START Extract to read
Amderma (Амдерма in Nenets) is a rural locality (a settlement) in Zapolyarny District of Nenets Autonomous Okrug, Russia, located on the coast of Kara Sea, near the Vaygach Island, 490 km from Naryan-Mar, the administrative center of the autonomous okrug. Population: .

==History==
It was established in 1933. Previously an urban-type settlement, it was demoted to a rural locality in November 2005, but its rural status was not officially codified until a law to that effect was passed in April 2015.
END Extract to read
> _Problems and tasks_:
(A) Reproduce the stretch of the passage on Amderma from "Amderma (Амдерма in" through "okrug. Population: ." word for word.
(B) Pick up the passage on Amderma after its last sentence and carry it forward.
The material placed after this passage is not needed for any of the work here.
START Information supplied
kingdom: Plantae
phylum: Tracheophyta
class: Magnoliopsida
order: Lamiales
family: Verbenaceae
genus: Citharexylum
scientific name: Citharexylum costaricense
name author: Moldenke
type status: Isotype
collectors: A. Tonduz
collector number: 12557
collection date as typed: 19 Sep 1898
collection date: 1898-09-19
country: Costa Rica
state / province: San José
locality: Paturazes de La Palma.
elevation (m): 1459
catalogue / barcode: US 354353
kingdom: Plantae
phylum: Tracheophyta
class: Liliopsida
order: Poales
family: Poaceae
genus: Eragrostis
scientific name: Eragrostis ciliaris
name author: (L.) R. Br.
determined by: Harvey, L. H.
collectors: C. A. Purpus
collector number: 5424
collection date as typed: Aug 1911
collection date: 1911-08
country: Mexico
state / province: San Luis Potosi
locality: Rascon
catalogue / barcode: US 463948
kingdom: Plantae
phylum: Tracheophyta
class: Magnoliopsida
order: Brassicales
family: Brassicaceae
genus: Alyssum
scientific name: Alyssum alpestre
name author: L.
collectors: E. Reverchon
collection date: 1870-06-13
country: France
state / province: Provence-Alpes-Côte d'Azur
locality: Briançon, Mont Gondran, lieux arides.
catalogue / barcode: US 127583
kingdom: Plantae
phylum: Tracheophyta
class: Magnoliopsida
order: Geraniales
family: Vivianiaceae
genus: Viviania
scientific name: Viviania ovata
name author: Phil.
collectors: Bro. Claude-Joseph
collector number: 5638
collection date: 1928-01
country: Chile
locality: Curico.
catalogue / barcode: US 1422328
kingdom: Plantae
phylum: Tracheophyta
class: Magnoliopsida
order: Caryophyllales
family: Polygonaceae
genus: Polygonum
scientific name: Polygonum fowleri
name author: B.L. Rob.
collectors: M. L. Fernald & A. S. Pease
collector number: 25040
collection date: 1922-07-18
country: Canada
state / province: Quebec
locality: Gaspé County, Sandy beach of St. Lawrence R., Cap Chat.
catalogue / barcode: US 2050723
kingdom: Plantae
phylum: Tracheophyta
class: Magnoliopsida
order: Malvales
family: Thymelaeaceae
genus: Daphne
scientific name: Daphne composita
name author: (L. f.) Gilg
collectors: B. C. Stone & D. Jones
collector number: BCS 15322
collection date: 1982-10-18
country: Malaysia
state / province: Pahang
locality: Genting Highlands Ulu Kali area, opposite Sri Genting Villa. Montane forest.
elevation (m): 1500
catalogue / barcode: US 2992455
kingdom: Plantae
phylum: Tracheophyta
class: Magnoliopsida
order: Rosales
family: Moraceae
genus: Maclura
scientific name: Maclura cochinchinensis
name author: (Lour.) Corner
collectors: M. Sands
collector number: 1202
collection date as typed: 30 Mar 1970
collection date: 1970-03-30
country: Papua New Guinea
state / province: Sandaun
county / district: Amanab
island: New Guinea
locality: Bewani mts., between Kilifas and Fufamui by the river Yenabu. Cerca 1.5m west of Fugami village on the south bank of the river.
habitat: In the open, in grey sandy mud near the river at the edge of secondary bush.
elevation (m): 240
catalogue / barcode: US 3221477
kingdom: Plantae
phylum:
END Information supplied
> _Responses in order_:
(A)
Amderma (Амдерма in Nenets) is a rural locality (a settlement) in Zapolyarny District of Nenets Autonomous Okrug, Russia, located on the coast of Kara Sea, near the Vaygach Island, 490 km from Naryan-Mar, the administrative center of the autonomous okrug. Population: .

(B)
==Climate==
Amderma has a polar climate (ET) with very cool and short summers combined with very long and cold (but by Russian standards not severe) winters. Although relative winter temperatures normally hover around -20 C, the transition months of May and October see a milder form of winter. As a result of the lack of regular warm temperatures Amderma is above the tree line. It experiences midnight sun and polar night. However, the cold Arctic Ocean tempers and reduces the heat effect midnight sun brings to inland locations further south such as Naryan-Mar. Brief warm temperatures have been recorded when southerly winds have reached the area with a July record high of 31.8 C. Winters are very cold for a marine location, but in spite of this there are several marine localities at lower parallels in North America that experience colder January lows than Amderma.

Climate data for Amderma (1991–2020, extremes 1934–present)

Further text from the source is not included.